Facts In, Facts Out: Global Media Urge AI to Get News Right and Show Their Sources

AI assistants warp news, eroding trust. The EBU, WAN-IFRA, and FIPP are pushing for consent, clear attribution, and accountability-PR teams need to monitor and verify.

Categorized in: AI News PR and Communications
Published on: Jan 10, 2026
Facts In, Facts Out: Global Media Urge AI to Get News Right and Show Their Sources

"Facts In, Facts Out": What PR and Comms Pros Need to Know About the Global Push for AI Transparency

AI assistants are increasingly where people get their news. The problem: too often, the facts come out distorted, stripped of context, or misattributed. That erodes trust-both in journalism and in the brands quoted in those stories.

Global media bodies have launched "Facts In, Facts Out," a campaign pressing AI companies to make source transparency and responsible use of journalistic content a priority. It's being led by the European Broadcasting Union (EBU), the World Association of News Publishers (WAN-IFRA), and the International Federation of Periodical Publishers (FIPP).

What's driving the campaign

The BBC and EBU's News Integrity in AI Assistants report (June 2025) found a clear pattern: across countries, languages, and platforms, AI tools alter, decontextualize, or misuse news from trusted sources. That's a direct hit to accuracy and public confidence.

"For all its power and potential, AI is not yet a reliable source of news and information - but the AI industry is not making that a priority," said EBU Director of News, Liz Corbin. WAN-IFRA CEO Vincent Peyregne put it bluntly: "If AI assistants ingest facts published by trusted news providers, then facts must come out at the other end, but that's not what's happening today."

As more people-especially younger audiences-treat AI answers like headlines, the stakes rise for every communicator whose quotes, data, or brand mentions travel through these systems.

Why it matters for PR and Communications

Distorted output from AI assistants can misframe your message, misattribute your statements, or circulate outdated details at scale. That complicates reputation management and crisis response.

Transparent sourcing isn't a newsroom-only issue. It's a brand safety issue. You need to know where your words end up, how they're presented, and whether the original source is visible and verifiable.
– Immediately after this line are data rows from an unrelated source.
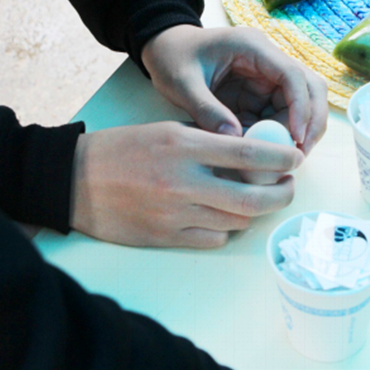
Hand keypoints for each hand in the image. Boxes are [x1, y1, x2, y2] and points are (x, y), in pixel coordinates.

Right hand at [70, 122, 303, 247]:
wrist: (73, 179)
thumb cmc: (121, 149)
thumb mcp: (164, 130)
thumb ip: (206, 142)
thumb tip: (249, 154)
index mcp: (183, 146)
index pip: (247, 154)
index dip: (280, 159)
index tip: (295, 160)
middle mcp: (182, 181)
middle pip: (251, 198)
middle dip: (280, 195)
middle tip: (288, 187)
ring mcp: (174, 214)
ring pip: (236, 221)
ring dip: (253, 212)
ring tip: (255, 200)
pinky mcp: (165, 238)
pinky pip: (213, 239)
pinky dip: (226, 229)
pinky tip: (221, 217)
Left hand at [141, 25, 328, 154]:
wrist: (164, 50)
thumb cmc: (172, 58)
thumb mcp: (182, 83)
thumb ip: (206, 110)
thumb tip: (234, 140)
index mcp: (252, 47)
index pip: (292, 75)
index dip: (301, 107)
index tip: (296, 138)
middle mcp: (268, 60)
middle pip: (310, 88)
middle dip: (312, 121)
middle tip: (301, 154)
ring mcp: (266, 77)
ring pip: (301, 103)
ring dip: (298, 130)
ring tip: (286, 159)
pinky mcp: (259, 94)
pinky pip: (279, 115)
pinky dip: (278, 135)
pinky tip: (267, 154)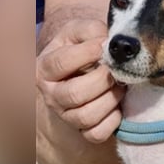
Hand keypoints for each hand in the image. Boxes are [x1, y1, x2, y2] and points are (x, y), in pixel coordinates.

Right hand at [36, 17, 124, 143]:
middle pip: (75, 93)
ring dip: (110, 100)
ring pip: (87, 116)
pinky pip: (97, 134)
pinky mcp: (83, 132)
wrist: (84, 72)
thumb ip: (90, 30)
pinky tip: (117, 106)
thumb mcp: (79, 33)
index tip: (103, 47)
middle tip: (115, 71)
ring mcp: (67, 116)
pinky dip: (112, 120)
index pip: (60, 63)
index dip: (85, 54)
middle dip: (102, 80)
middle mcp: (51, 95)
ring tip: (119, 86)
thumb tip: (105, 40)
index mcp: (44, 69)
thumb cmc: (81, 50)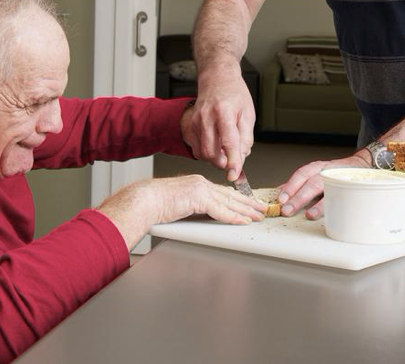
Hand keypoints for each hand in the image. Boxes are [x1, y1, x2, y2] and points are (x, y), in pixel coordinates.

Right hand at [98, 175, 264, 250]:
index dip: (239, 197)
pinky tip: (243, 221)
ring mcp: (200, 189)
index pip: (223, 191)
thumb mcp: (178, 203)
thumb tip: (202, 216)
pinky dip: (233, 217)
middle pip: (231, 194)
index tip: (250, 203)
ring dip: (246, 210)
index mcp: (197, 183)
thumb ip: (192, 206)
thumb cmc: (153, 204)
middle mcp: (201, 183)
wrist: (142, 200)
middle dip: (249, 203)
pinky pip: (220, 210)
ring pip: (229, 202)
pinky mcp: (197, 198)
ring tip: (258, 216)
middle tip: (262, 209)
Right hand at [182, 70, 255, 180]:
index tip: (234, 175)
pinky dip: (208, 153)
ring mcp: (195, 121)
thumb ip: (245, 138)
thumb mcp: (248, 114)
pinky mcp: (189, 126)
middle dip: (223, 163)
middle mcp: (206, 117)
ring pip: (203, 153)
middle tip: (233, 160)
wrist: (217, 79)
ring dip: (216, 158)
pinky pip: (197, 149)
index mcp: (224, 112)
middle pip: (211, 152)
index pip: (229, 142)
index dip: (233, 161)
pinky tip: (216, 144)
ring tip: (225, 148)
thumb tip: (241, 158)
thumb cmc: (234, 94)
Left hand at [277, 152, 369, 219]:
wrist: (360, 166)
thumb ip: (298, 184)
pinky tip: (332, 215)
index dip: (290, 186)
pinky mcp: (351, 188)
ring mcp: (340, 180)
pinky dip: (337, 206)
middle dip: (299, 198)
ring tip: (309, 215)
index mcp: (316, 168)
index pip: (301, 175)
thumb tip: (279, 192)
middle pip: (312, 183)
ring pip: (329, 191)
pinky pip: (344, 197)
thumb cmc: (333, 174)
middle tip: (287, 210)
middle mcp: (327, 172)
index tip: (281, 198)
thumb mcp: (315, 174)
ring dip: (318, 205)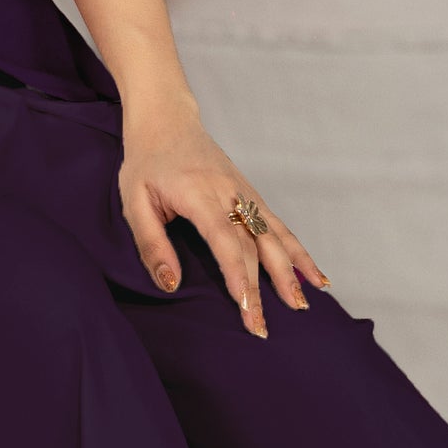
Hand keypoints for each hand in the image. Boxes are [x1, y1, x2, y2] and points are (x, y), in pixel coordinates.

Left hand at [118, 107, 326, 337]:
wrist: (167, 119)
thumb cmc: (146, 162)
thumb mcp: (134, 200)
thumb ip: (151, 243)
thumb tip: (170, 283)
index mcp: (199, 195)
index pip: (225, 242)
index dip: (238, 276)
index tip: (246, 308)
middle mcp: (229, 193)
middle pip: (253, 246)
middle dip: (262, 289)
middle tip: (264, 328)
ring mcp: (245, 192)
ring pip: (275, 236)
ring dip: (291, 272)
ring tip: (302, 304)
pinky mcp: (251, 193)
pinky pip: (279, 225)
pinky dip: (298, 251)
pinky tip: (314, 274)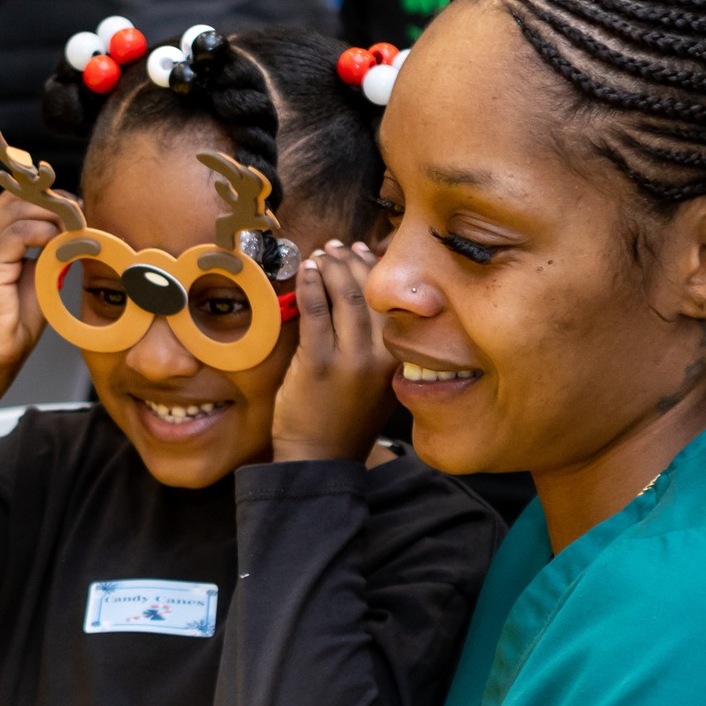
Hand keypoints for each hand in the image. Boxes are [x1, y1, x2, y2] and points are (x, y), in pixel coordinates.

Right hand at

The five principles the campaign is asking AI companies to adopt

  • No consent - no content: Use news content in AI tools only with the originator's authorization.
  • Fair recognition: Value from trusted news content must be recognized when used by third parties.
  • Accuracy, attribution, provenance: The original source behind AI-generated content should be visible and verifiable.
  • Plurality and diversity: AI systems should reflect the diversity of the global news ecosystem.
  • Transparency and dialogue: Tech companies must engage openly with media to develop shared standards for safety, accuracy, and transparency.

Action steps for PR teams right now

  • Make your source of truth unmistakable: Ensure press releases, newsroom posts, and media kits clearly state the original source and include consistent bylines, timestamps, and canonical links.
  • Set your terms: Review and tighten content usage policies, including guidance on AI scraping, attribution, and consent for reuse.
  • Ask for attribution in writing: Bake source visibility and link-back requirements into contracts with platforms, syndication partners, and AI vendors.
  • Monitor AI answers: Track how major assistants summarize your news and statements. Flag inaccuracies early and document patterns.
  • Pre-write corrections and clarifications: Have a fast path to challenge misattribution or decontextualized quotes-including who to contact and what evidence to provide.
  • Strengthen media relationships: Share clear fact sheets and context notes with journalists to reduce room for distortion downstream.
  • Train your team: Build AI literacy so staff can spot issues, interpret model outputs, and respond effectively. If helpful, explore job-specific AI training options here: AI Courses by Job.

What good looks like

Credible inputs, credible outputs. That's the core idea. If AI companies ingest verified reporting, the output should preserve the facts, attribute the source, and show the path back to the original.

The campaign isn't about blame. It's an open invitation to set shared standards so the public can access reliable journalism-no matter which tool they use.

Learn more

Bottom line for PR: Treat AI source transparency as part of your brand's risk posture. Push for attribution, verify what the models say about you, and keep your source-of-truth airtight.